CD40 is a very interesting target, especially in pancreatic cancer, where monoclonal agonistic antibodies have promised promise, but we know that these agonists still have barriers in some patients who are weakening the intended effects of the drug. We believe that we have not only identified a potentially strong biomarker, but also important players in the defense system that we have not seen before that may be leading defenses. “
Max M. Wattenberg, MD, Lead Author, Clinical Professor of Medicine, Department of Hematology-Oncology, Perelman School of Medicine at the University of Pennsylvania
Pancreatic ductal adenocarcinoma (PDAC) is the most common type of pancreatic cancer and is currently the third leading cause of cancer deaths in the United States. Despite accounting for only about three percent of new cancer cases, it accounts for more than seven percent of cancer deaths, and only 10 percent of patients live five years with the disease.
The researchers analyzed blood samples from 22 patients with PDAC to understand the immune mechanisms undergoing treatment with chemoimmunotherapy.
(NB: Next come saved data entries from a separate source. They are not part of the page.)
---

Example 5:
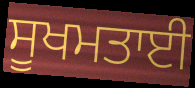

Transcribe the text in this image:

ਸੂਖਮਤਾਈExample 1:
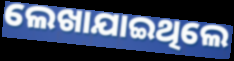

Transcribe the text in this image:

ଲେଖାଯାଇଥିଲେ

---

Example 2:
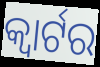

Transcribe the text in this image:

କ୍ଵାର୍ଟର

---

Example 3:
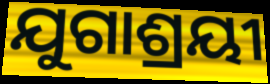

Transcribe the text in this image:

ଯୁଗାଶ୍ରୟୀ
The team observed an overgrowth of B cells, monocytes, and dendritic cells as well as CD4 + T cell activation over eight days in the majority of patients. Surprisingly, a closer look showed no consistent evidence of CD8 + cell activation and no association between T cell activity and outcomes. These findings challenge preclinical studies that have suggested that T cell activation induced by CD40 agonists would be linked to outcomes.
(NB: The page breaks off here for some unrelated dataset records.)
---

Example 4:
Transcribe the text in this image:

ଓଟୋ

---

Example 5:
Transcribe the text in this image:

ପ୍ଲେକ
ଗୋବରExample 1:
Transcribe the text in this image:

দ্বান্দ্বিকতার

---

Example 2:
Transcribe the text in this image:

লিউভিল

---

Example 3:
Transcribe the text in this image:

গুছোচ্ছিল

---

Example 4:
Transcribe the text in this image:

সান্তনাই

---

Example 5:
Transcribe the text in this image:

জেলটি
Instead, overall survival results were related to a measurable feature in the blood of patients detected before treatment: systemic inflammation. Systemic inflammation is characterized by an increased presence of neutrophils, inflammatory cytokines (including IL-6 and IL-8) and acute blood-cell permeability reactors, and is a well-known symptom of pancreatic cancer and other types of cancer .
Patients with systemic inflammation before treatment with a CD40 agonist and gemcitabine, the authors report, had a median total survival of 5.8 months versus 12.3 months for patients without inflammation from the start of treatment.
Also surprising, the data suggest that chemcitabine chemotherapy may destroy monocytes and dendritic cells, which are fundamental for enabling T cell immune responses. However, the team has previously shown that a CD40 agonist can PDAC sensitivity to chemcitabine chemotherapy, and therefore, T cells may not always be required for successful results with treatment using CD40 agonists in combination with chemotherapy.
“These latest findings support the fact that inflammation appears to undermine the immune system and in doing so limits the ability of immunosuppressive therapies to be compromised. working, “said senior author Gregory L. Beatty, MD, PhD, associate professor of Hematology- Oncology at Penn Perelman School of Medicine.” Next, we are interested in finding out how you combine a T-cell immune response with a CD40 agonist, so we study a combination that helps to lower the inflammatory response and make the parts of the immune system more capable of stimulating T- cell response. . “
Source:
University of Pennsylvania School of Medicine
Magazine Reference:
Wattenberg, MM, et al. (2021) Systemic inflammation is a test of results to CD40-based agonist therapy in pancreatic cancer patients. JCI Vision. doi.org/10.1172/jci.insight.145389.